The fundamental problem is the "everyone should go to university" model combined with the denigration of books in favor of electronic media. So instead of the students having carefully vetted texts, they have sloppily produced videos and notes. The result is ever more poorly trained graduates going out to train even more poorly trained graduates. It's become a scam for the benefit of the faculty and staff.
Moreover, some people don't know the subject well enough to actually teach. I enrolled in an upper division graduate level electrostatics class. The 2nd or 3rd meeting the instructor was deriving the equations for a charged particle in free space. He was referring to his notes the whole time which is always a bad sign. At one point he wrote out an equation which I didn't understand where it had come from. So I asked him how he got that from the previous equation. "Oh, that's the way you do it." After sitting in stunned silence for a few minutes I figured out that the transition was via a trig substitution. I didn't need the course for anything. I just picked it because it looked as if it would be interesting. So after class, I went directly to the admin office and dropped the class. I did not get my doctorate because of a personality conflict that arose with my supervisor. But a classmate who did not know Snell's law did get his. I seem to recall he did a post doc at Stanford before finding a job.

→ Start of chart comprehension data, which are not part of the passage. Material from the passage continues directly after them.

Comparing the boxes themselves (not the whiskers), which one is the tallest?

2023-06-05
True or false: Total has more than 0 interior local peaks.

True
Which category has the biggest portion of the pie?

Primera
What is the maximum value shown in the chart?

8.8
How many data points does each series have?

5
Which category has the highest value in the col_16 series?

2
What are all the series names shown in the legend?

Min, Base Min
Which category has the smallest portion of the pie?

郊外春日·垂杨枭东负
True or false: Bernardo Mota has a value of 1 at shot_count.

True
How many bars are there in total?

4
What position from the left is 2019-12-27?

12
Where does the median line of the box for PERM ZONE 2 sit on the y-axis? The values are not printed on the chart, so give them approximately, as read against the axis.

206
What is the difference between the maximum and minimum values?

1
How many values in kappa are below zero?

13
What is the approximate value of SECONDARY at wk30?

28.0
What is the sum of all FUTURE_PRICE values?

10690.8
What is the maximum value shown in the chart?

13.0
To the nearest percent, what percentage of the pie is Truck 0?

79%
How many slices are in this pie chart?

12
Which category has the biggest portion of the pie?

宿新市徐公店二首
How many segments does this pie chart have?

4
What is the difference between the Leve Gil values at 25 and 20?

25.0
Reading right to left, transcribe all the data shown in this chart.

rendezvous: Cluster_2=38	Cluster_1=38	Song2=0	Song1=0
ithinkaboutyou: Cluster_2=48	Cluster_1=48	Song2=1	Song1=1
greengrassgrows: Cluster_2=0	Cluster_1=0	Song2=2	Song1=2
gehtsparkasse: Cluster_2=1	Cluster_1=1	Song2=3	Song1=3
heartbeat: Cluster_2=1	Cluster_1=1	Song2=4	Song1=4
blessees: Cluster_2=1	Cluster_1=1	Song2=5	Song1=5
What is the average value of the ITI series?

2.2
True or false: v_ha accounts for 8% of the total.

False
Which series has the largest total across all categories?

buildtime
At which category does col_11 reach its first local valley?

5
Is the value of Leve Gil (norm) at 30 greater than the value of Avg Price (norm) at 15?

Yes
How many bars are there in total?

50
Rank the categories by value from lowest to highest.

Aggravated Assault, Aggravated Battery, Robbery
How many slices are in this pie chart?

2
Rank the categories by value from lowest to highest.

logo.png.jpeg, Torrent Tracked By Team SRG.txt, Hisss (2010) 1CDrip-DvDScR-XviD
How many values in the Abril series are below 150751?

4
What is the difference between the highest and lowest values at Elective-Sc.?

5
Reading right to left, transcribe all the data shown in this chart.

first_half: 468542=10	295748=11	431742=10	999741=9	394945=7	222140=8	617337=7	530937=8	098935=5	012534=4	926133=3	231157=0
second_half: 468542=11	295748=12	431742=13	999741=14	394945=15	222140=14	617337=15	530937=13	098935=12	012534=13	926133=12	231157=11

The object of education is to convey the logic of the topic. This guy was just writing his class notes on the board. This was 30 years ago at UT Austin which is very highly ranked school. I rather fear there are many more, even worse, examples now.
From your comments, you should definitely get a copy of "The Art of Electronics" and read it cover to cover a couple of times. Don't bother with the problems on the first reading. That's just for surveying the territory. On the 2nd reading work selected problems and build circuits that interest you. Keep it all in a notebook with a sewn binding. There's a lab manual for AoE, but I read that it is poorly edited and full of errors. Read a bunch of articles Jim Williams and Bob Pease wrote for EDN and other trade magazines. Especially read, "Max Wien, Mr. Hewlett and a Rainy Sunday Afternoon".
Collect a personal library covering the material. For example, get 2-3 books on op amps, 2-3 on network analysis, etc. Look for books referenced by other books, especially H & H. I used to visit 3 used books stores every weekend when I lived in Dallas. Over the course of 10 years I built a very good library doing that. It's still a significant investment, but I've made my money back many times over. The reason for multiple books is everyone leaves something out or bungles an explanation. If you watch a really good professor as I have had the privilege of doing, they will cover the same thing from multiple few points during their presentation.
The ultimate goal is not to know the answer. No one can remember everything. The goal is to be able to find the answer to whatever questions come along.